Jupiter is currently at the closest point to Earth for the whole year.
Not only has the orbit of the biggest planet in our solar system brought it into our vicinity, but it’s also in opposition to the sun.
So it’s big, bright and so in theory you’ll be able to see it from your back garden this week with the naked eye. If you’ve got a pair of binoculars to hand, you may also spot the planet’s four largest moons: Io, Europa, Ganymede and Callisto.
Jupiter will rise in the southern sky at dusk and will be visible as a bright dot all night long.
Providing the weather doesn’t get in the way.
Which, according to the Met Office, it will…
So even though Nasa has assured us that this week is literally the best time of the entire year to witness a celestial jewel of our solar system, we’ll be looking up at clouds.
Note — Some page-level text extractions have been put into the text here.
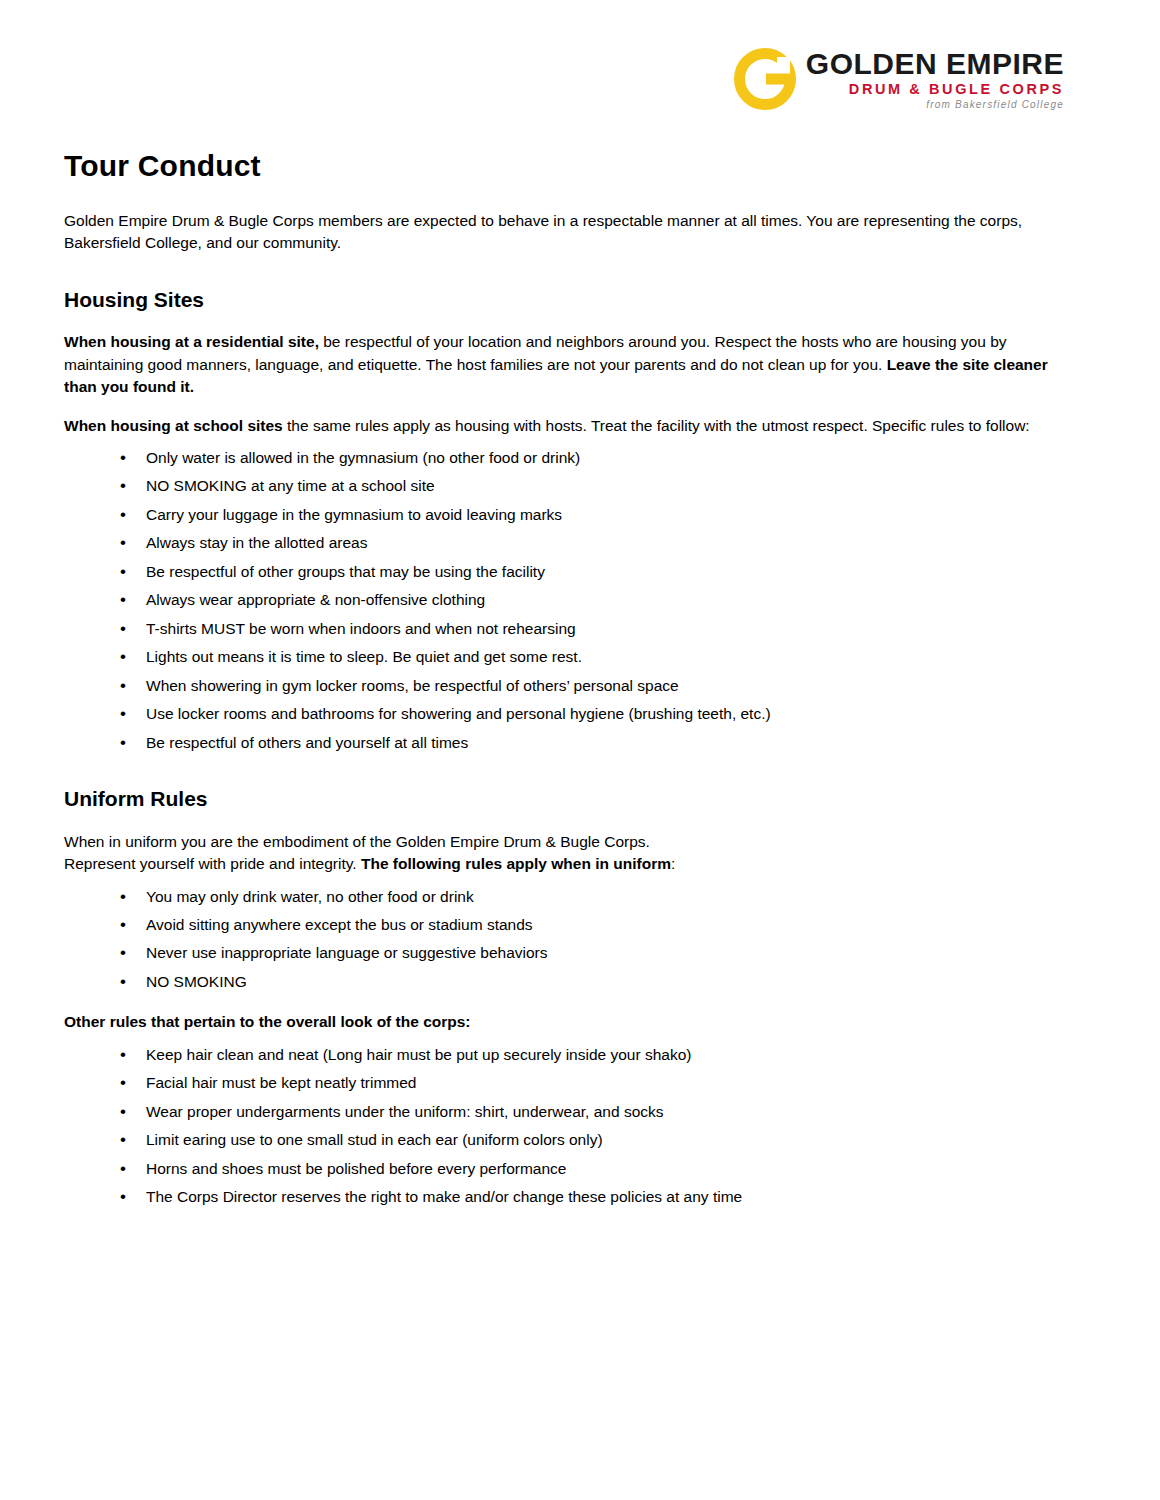GOLDEN EMPIRE
DRUM & BUGLE CORPS
from Bakersfield College
Tour Conduct
Golden Empire Drum & Bugle Corps members are expected to behave in a respectable manner at all times. You are representing the corps, Bakersfield College, and our community.
Housing Sites
When housing at a residential site, be respectful of your location and neighbors around you. Respect the hosts who are housing you by maintaining good manners, language, and etiquette. The host families are not your parents and do not clean up for you. Leave the site cleaner than you found it.
When housing at school sites the same rules apply as housing with hosts. Treat the facility with the utmost respect. Specific rules to follow:
Only water is allowed in the gymnasium (no other food or drink)
NO SMOKING at any time at a school site
Carry your luggage in the gymnasium to avoid leaving marks
Always stay in the allotted areas
Be respectful of other groups that may be using the facility
Always wear appropriate & non-offensive clothing
T-shirts MUST be worn when indoors and when not rehearsing
Lights out means it is time to sleep. Be quiet and get some rest.
When showering in gym locker rooms, be respectful of others’ personal space
Use locker rooms and bathrooms for showering and personal hygiene (brushing teeth, etc.)
Be respectful of others and yourself at all times
Uniform Rules
When in uniform you are the embodiment of the Golden Empire Drum & Bugle Corps.
Represent yourself with pride and integrity. The following rules apply when in uniform:
You may only drink water, no other food or drink
Avoid sitting anywhere except the bus or stadium stands
Never use inappropriate language or suggestive behaviors
NO SMOKING
Other rules that pertain to the overall look of the corps:
Keep hair clean and neat (Long hair must be put up securely inside your shako)
Facial hair must be kept neatly trimmed
Wear proper undergarments under the uniform: shirt, underwear, and socks
Limit earing use to one small stud in each ear (uniform colors only)
Horns and shoes must be polished before every performance
The Corps Director reserves the right to make and/or change these policies at any time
Again.
‘Jupiter reaches opposition on June 10. This is the yearly occurrence when Jupiter, Earth and the Sun are arranged in a straight line, with Earth in the middle. It’s the best time of the year to see Jupiter, as the planet is visible in the sky all night, and it’s around the time when Jupiter is closest to Earth,’ the space agency said.
‘Although opposition takes place on a specific date, the entire month or so around opposition is an equally good time to observe the planet and its four largest moons.’
Still, at least Brian Cox’s new TV show The Planets is on tonight. So if you’re astronomically-minded you can stay in and watch Jupiter on that instead.